Mild post-inflammatory maculated hyperpigmented residuum after 18 months of treatment with adalimumab.

Discussion

GA was first described by Colcott Fox in 1895 as an asymptomatic or mildly pruritic condition with annular skin-colored or erythematous papules and plaques with a female predilection. ⁴ It can occur anywhere on the body but most commonly on the hands and feet. ¹ Although the pathogenesis is not well understood, histological findings reported delayed-type hypersensitivity reactions and cell-mediated immune responses due to histiocytic and lymphocytic granulomatous dermal infiltrate. ⁵ GA’s inflammatory infiltrate is composed of CD3+ cells and macrophages, which secrete TNF-α. ⁶ As a foreign-body granuloma formation induced by an unknown inciting antigen is suspected.

There are multiple different subtypes of GA. Localized GA is the most classic subtype of GA, typically presents with few lesions, affects a population under 30 years, and is self-limiting with spontaneous resolution within 2 years. It usually does not require therapy unless the patient wishes to pursue treatment for cosmetic or symptomatic reasons. ⁶ Generalized GA is the presence of 10 or more lesions. It is characterized by a more widespread involvement of the trunk and extremities, with a bimodal distribution, mostly occurring in children younger than 10 years or adults older than 40 years.^7,8 Generalized GA is less likely to resolve spontaneously and more difficult to manage, as lesions are more resistant to treatment. ⁹ Although various therapeutic modalities have been described in the literature, there is a lack of definitive data demonstrating efficacy, highlighting the need for alternative, more efficacious, and safe treatment options.

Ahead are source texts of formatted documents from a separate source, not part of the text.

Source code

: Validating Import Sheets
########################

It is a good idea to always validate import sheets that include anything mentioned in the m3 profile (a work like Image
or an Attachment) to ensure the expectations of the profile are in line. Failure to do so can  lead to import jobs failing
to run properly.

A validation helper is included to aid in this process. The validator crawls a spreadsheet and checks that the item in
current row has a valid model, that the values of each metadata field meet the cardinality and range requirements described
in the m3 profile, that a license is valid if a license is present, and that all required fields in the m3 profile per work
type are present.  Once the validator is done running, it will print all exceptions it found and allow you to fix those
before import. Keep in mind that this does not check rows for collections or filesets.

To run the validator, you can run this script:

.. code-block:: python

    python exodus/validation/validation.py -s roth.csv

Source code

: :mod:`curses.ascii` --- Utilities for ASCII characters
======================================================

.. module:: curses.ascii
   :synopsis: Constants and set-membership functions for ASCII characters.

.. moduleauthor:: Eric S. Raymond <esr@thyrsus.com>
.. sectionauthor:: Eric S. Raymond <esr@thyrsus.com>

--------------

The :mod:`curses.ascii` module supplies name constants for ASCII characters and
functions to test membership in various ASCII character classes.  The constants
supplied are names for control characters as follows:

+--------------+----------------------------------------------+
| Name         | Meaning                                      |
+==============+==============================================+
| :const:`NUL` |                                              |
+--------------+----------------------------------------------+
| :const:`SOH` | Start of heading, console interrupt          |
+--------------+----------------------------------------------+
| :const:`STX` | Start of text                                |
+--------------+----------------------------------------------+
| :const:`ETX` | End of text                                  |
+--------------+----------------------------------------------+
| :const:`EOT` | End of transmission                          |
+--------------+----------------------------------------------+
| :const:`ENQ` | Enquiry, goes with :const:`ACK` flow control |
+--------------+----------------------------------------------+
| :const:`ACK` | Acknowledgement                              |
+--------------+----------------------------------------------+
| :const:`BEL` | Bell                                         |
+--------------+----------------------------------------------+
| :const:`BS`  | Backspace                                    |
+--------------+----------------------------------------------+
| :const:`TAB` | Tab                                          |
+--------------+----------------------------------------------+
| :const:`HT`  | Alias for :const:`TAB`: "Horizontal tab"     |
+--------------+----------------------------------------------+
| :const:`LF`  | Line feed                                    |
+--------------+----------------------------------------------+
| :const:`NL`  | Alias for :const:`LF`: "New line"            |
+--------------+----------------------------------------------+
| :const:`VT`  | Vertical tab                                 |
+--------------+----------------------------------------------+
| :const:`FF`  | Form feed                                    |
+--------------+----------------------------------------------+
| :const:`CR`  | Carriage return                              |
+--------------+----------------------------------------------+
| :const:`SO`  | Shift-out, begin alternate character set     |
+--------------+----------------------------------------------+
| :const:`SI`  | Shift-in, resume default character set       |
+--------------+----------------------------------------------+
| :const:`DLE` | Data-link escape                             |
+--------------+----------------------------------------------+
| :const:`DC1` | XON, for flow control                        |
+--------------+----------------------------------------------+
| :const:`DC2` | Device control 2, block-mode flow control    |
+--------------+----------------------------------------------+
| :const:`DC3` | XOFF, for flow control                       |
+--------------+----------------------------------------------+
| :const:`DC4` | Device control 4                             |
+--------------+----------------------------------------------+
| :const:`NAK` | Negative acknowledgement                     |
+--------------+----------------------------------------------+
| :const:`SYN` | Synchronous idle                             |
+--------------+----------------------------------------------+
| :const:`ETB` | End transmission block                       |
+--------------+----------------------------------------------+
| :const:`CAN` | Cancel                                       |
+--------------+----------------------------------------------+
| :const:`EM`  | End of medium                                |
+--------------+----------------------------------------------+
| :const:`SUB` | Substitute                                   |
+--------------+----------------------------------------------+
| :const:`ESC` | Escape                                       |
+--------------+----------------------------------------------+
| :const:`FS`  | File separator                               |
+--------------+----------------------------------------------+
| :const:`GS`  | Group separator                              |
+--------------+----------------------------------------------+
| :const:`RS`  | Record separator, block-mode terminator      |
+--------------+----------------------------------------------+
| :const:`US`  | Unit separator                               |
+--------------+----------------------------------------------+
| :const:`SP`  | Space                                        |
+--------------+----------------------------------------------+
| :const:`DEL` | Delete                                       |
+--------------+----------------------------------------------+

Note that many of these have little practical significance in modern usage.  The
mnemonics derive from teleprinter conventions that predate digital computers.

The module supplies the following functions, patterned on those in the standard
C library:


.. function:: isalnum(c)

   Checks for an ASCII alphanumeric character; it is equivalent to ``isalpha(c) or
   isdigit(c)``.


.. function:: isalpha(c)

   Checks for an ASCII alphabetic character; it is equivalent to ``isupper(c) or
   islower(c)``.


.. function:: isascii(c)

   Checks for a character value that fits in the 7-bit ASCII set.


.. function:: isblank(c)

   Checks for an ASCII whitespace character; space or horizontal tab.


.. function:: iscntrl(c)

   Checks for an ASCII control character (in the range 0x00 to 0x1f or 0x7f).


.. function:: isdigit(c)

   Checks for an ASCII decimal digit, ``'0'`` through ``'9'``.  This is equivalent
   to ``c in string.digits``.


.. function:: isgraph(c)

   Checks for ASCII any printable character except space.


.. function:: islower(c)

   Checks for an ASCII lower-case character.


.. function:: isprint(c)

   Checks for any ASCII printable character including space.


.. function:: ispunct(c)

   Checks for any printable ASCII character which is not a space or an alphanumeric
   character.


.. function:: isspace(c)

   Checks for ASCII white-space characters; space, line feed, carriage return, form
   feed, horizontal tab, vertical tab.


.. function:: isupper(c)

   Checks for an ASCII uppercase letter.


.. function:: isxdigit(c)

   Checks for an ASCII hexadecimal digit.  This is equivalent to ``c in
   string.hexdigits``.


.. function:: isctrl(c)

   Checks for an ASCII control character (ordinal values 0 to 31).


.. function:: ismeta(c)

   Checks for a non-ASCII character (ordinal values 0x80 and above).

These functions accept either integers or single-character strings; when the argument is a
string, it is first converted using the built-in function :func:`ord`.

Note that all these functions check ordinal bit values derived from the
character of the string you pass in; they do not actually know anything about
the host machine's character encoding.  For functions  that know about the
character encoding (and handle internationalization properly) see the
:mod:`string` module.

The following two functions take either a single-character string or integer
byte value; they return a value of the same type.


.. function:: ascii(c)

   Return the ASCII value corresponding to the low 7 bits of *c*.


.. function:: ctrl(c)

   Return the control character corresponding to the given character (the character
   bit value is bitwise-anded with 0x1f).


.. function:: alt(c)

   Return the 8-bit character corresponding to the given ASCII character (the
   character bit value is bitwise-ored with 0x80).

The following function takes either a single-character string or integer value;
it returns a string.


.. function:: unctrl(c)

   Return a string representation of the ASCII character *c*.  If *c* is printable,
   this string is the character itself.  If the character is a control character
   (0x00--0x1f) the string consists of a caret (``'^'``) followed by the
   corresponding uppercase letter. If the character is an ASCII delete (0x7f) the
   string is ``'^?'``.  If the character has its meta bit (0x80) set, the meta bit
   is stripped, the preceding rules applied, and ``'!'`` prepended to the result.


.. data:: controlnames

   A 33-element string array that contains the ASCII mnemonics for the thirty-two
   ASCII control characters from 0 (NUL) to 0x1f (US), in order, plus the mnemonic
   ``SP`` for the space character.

Currently, there are few successful cases of treatment of generalized GA with TNF-α antagonist reported. One systemic review found that in previously reported cases of generalized GA treated with biologics, 14 out of 16 patients treated with adalimumab demonstrated improvement or resolution of GA. ¹⁰ The efficacy of these drugs is related to the presumed role of TNF-α in the GA pathogenesis. The biggest challenge to this medication is that, on rare occasions, TNF-α antagonists may induce auto-immune diseases and increase the incidence of infectious diseases (including tuberculosis reactivation). ¹⁰

In the present case, adalimumab treatment enabled a fast improvement of generalized GA that had been refractory to previous systemic therapies. When the condition later flared despite being on treatment, increasing the dosing interval resulted in recapture, and adalimumab ultimately has been able to serve as long-term maintenance therapy. To date, no adverse effects have been noted by our patient. The case demonstrates that TNF-α antagonist, adalimumab, may be an effective treatment to implement following previous failed treatment attempts using topical or systemic therapies.

Conclusion

We suggest TNF-α antagonists such as adalimumab may be an efficacious and well-tolerated therapeutic option for forms of recalcitrant generalized GA preceding failed systemic or topical treatments. If patients flare following initial response increasing the dosing interval from every 2 weeks to weekly can recapture patients. Finally, some patients may not achieve remission, but adalimumab can be used as maintenance therapy for generalized GA with good results.